**AIM OF THE EXERCISE**
How many lines of the data contain the word "services"? Give only that number.

(Source records)
◇ ◇ ◇ ◇ ◇

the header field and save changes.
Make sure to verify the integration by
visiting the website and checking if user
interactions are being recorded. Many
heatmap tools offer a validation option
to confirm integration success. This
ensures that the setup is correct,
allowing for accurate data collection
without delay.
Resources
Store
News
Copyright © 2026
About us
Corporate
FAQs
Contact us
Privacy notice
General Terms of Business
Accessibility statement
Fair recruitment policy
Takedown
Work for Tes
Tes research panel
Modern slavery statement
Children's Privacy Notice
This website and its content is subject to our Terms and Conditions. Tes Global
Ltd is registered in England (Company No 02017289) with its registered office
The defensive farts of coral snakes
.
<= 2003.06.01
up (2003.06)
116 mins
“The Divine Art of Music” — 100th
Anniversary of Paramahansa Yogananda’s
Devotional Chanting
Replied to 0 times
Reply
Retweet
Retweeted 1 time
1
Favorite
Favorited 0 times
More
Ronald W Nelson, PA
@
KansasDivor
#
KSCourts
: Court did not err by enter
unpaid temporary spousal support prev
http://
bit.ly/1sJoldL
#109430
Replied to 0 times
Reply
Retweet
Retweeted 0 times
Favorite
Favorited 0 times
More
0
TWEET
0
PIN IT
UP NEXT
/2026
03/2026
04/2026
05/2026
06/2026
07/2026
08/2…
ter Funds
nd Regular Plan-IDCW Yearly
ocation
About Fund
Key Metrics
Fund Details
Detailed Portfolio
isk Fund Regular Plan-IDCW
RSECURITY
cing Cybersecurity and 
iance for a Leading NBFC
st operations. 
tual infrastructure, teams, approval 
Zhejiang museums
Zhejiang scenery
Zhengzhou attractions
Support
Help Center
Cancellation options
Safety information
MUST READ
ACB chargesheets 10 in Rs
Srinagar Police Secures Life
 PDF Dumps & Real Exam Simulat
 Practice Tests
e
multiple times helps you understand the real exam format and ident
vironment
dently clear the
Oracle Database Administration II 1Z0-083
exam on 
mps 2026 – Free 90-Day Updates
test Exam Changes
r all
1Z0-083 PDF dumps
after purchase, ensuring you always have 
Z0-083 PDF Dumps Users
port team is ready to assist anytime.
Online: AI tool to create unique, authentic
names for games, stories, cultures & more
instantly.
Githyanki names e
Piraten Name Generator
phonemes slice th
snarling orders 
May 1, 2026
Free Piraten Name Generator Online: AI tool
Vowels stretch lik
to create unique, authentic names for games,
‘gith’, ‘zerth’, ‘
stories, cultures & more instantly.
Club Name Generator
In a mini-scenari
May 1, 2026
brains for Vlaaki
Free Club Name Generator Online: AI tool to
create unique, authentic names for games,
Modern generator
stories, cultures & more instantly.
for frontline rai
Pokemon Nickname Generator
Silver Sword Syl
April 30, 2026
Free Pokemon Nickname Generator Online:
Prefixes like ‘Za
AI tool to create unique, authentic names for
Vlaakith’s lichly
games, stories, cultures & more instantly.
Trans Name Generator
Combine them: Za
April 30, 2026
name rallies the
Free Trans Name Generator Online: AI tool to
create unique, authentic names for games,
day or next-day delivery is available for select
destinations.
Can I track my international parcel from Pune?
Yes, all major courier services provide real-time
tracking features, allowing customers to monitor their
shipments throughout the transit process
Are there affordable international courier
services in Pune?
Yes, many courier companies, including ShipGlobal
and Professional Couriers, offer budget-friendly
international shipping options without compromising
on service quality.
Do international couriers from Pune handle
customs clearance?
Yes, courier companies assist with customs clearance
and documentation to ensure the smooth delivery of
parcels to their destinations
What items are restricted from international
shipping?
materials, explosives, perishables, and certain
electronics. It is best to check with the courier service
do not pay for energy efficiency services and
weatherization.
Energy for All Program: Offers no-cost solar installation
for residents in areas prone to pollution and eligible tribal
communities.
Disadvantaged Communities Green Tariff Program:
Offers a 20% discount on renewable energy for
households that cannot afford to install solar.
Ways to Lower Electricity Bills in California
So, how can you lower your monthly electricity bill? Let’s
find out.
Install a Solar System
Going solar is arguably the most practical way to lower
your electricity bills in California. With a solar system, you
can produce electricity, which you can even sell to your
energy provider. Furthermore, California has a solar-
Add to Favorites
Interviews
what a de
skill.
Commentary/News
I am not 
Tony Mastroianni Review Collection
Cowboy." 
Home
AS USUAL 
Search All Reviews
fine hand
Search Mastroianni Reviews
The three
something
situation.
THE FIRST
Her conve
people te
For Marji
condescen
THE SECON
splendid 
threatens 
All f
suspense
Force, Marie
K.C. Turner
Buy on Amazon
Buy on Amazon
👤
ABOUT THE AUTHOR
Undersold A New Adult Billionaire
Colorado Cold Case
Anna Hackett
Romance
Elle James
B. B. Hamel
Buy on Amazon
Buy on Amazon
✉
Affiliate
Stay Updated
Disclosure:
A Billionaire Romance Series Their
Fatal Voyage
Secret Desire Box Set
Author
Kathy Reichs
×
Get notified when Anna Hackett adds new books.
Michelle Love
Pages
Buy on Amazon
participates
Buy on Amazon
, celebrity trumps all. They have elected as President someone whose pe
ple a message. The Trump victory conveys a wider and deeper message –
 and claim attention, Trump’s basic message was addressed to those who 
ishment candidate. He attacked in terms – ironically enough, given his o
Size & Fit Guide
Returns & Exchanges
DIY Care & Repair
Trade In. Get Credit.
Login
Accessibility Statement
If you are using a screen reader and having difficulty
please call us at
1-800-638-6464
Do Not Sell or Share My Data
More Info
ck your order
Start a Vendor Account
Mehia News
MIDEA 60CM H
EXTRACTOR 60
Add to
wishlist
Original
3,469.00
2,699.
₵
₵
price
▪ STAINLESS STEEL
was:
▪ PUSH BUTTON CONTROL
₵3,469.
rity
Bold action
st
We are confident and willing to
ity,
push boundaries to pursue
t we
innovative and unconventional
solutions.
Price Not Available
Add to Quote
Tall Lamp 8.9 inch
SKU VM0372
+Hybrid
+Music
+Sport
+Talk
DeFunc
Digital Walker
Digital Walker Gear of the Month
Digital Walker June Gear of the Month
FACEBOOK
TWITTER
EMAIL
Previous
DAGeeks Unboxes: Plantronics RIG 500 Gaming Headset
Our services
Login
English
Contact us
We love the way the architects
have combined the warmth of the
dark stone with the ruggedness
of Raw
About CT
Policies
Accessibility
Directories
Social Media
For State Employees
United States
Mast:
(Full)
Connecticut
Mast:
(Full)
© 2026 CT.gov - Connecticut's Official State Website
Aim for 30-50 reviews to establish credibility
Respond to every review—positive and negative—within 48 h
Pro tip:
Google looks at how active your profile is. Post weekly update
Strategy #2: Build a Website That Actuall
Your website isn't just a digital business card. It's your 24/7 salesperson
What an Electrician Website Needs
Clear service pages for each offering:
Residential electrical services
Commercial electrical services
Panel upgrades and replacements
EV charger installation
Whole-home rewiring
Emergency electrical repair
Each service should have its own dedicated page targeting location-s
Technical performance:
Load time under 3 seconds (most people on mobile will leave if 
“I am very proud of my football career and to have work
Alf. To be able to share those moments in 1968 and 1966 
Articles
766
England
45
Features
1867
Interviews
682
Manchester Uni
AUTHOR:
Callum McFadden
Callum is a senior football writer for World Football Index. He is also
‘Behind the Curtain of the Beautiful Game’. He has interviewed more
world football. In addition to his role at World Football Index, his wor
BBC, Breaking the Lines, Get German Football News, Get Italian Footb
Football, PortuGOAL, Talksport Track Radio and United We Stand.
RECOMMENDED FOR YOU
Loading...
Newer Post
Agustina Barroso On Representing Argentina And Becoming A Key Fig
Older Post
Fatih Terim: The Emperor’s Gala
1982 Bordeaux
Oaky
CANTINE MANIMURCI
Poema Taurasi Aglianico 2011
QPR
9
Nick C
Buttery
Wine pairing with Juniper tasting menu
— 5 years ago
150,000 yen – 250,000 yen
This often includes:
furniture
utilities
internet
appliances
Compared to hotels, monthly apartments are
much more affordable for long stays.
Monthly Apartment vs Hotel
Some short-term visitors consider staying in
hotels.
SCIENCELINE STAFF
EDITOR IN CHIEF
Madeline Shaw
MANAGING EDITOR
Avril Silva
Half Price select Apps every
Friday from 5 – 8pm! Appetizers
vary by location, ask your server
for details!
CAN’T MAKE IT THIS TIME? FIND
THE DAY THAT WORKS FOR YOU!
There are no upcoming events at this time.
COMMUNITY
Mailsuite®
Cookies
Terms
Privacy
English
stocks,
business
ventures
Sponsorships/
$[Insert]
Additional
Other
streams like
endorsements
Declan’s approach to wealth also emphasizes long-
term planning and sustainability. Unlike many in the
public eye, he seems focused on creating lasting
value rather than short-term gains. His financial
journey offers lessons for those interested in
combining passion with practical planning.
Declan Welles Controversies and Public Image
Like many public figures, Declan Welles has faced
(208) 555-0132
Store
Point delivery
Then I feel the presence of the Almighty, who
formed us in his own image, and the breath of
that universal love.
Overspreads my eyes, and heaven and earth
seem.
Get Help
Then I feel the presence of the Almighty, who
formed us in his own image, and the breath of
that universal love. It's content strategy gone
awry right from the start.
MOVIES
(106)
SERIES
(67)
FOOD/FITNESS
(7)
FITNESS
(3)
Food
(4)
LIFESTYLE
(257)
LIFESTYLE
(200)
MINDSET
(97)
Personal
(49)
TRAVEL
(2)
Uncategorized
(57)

◇ ◇ ◇ ◇ ◇

**SOLUTION TO THE EXERCISE**
6